LONDON, Oct. 30 -- Just in front of the crowd jammed into Tiffany, next to the champagne bar packed with shoppers sipping $15 fizzy peach Bellinis, not far from the florist selling $175 orchids, Bea Huguet rested for a moment on a brand-new leather couch.

"What recession? There's no crisis here," said Huguet, 25, who, like tens of thousands of others, sneaked away on a sunny Thursday morning to soak in all the cosmopolitan consumption at the opening of Europe's largest city mall.

Westfield London, a sparkling $2.8 billion project that dominates the otherwise gritty Shepherd's Bush section of west London, opened Thursday amid Britain's darkest economic conditions in nearly a generation.

As the global financial crisis bites hard, thousands of British jobs are disappearing, housing foreclosures are hitting record levels and Prime Minister Gordon Brown is warning of a deep and painful recession.

Retail analysts wonder whether a breathtaking new mall, featuring 265 shops, 50 restaurants, 96 escalators and 1.6 million square feet of floor space, will flourish in those conditions.

But Westfield defied such talk Thursday with a ribbon-cutting by London Mayor Boris Johnson, who greeted thousands of shoppers and VIP guests with a bellowed "My fellow consumers!"

Johnson said a reporter covering the opening, which featured a fashion show and an ebullient performance by London-born international pop diva Leona Lewis, asked him if "these dark days of austerity" were "the right time" to open such a temple to the gods of retail.

"My fellow consumers, in a hotly contested field, it was one of the silliest questions I've ever been asked," Johnson said, squinting as sunshine poured through the panels of the atrium's glass ceiling, four levels of shops above him.

Johnson rattled off the reasons: The mall will employ 7,000 people, and its Australian developers have spent $277 million on improvements to the London subway system, including three new stations serving the mall.

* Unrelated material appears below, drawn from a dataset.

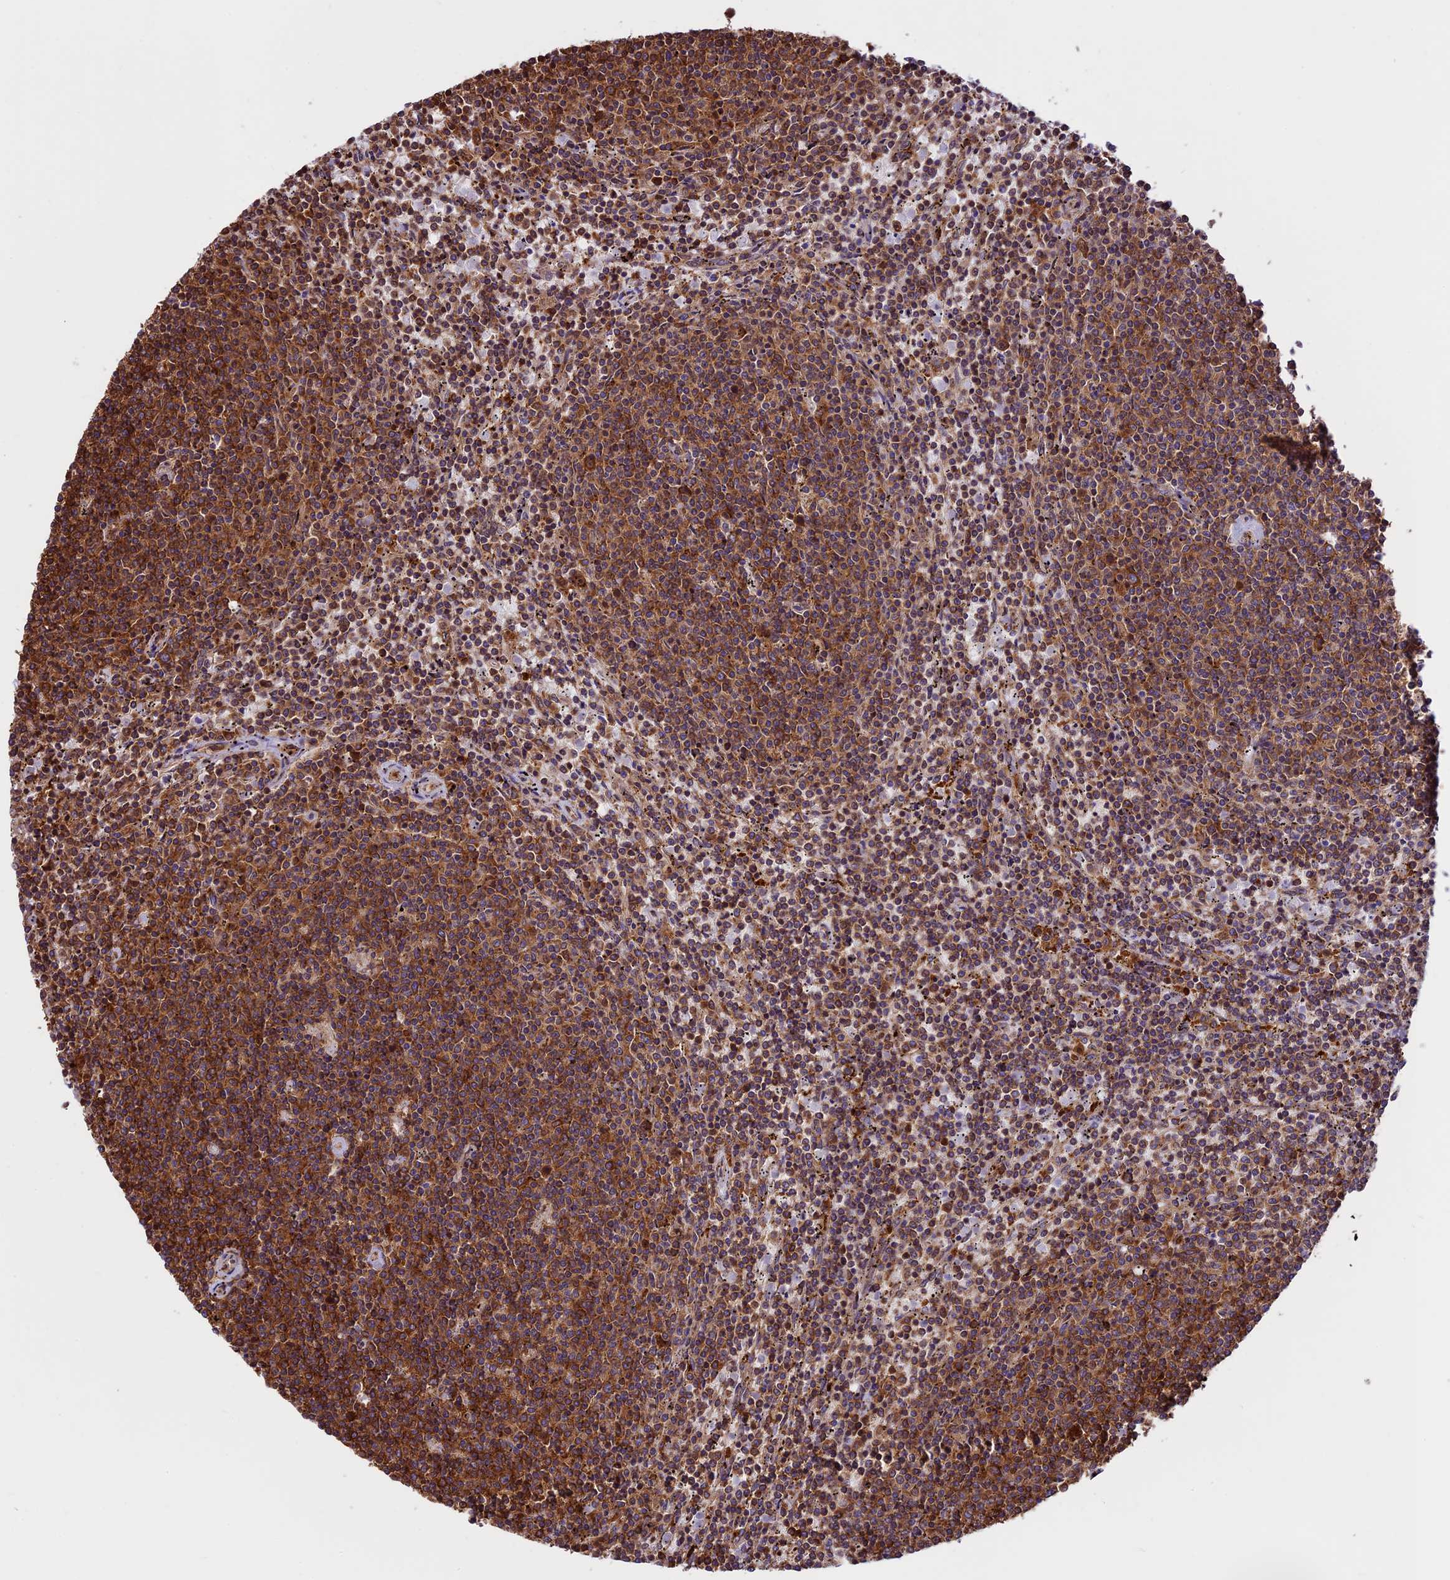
{"staining": {"intensity": "moderate", "quantity": "25%-75%", "location": "cytoplasmic/membranous"}, "tissue": "lymphoma", "cell_type": "Tumor cells", "image_type": "cancer", "snomed": [{"axis": "morphology", "description": "Malignant lymphoma, non-Hodgkin's type, Low grade"}, {"axis": "topography", "description": "Spleen"}], "caption": "The micrograph demonstrates immunohistochemical staining of lymphoma. There is moderate cytoplasmic/membranous positivity is appreciated in approximately 25%-75% of tumor cells.", "gene": "KARS1", "patient": {"sex": "female", "age": 50}}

"This will bring jobs and growth and customers to this part of London," Johnson said, adding that he believed there were "people sitting on piles of money out there" just waiting to spend it.

After urging people to "go shop," the mayor signed off with a joke about his famously ill-fitting suits, saying, "I am going to join you." He shuffled off across the white marble floor, past the orchestra playing a cymbal-crashing flourish.

At Tiffany, one of many luxury retailers that include Prada, Chanel and Gucci, Stephen and Susan Reid plunked down $250 for a silver necklace -- a Christmas present for their 19-year-old daughter.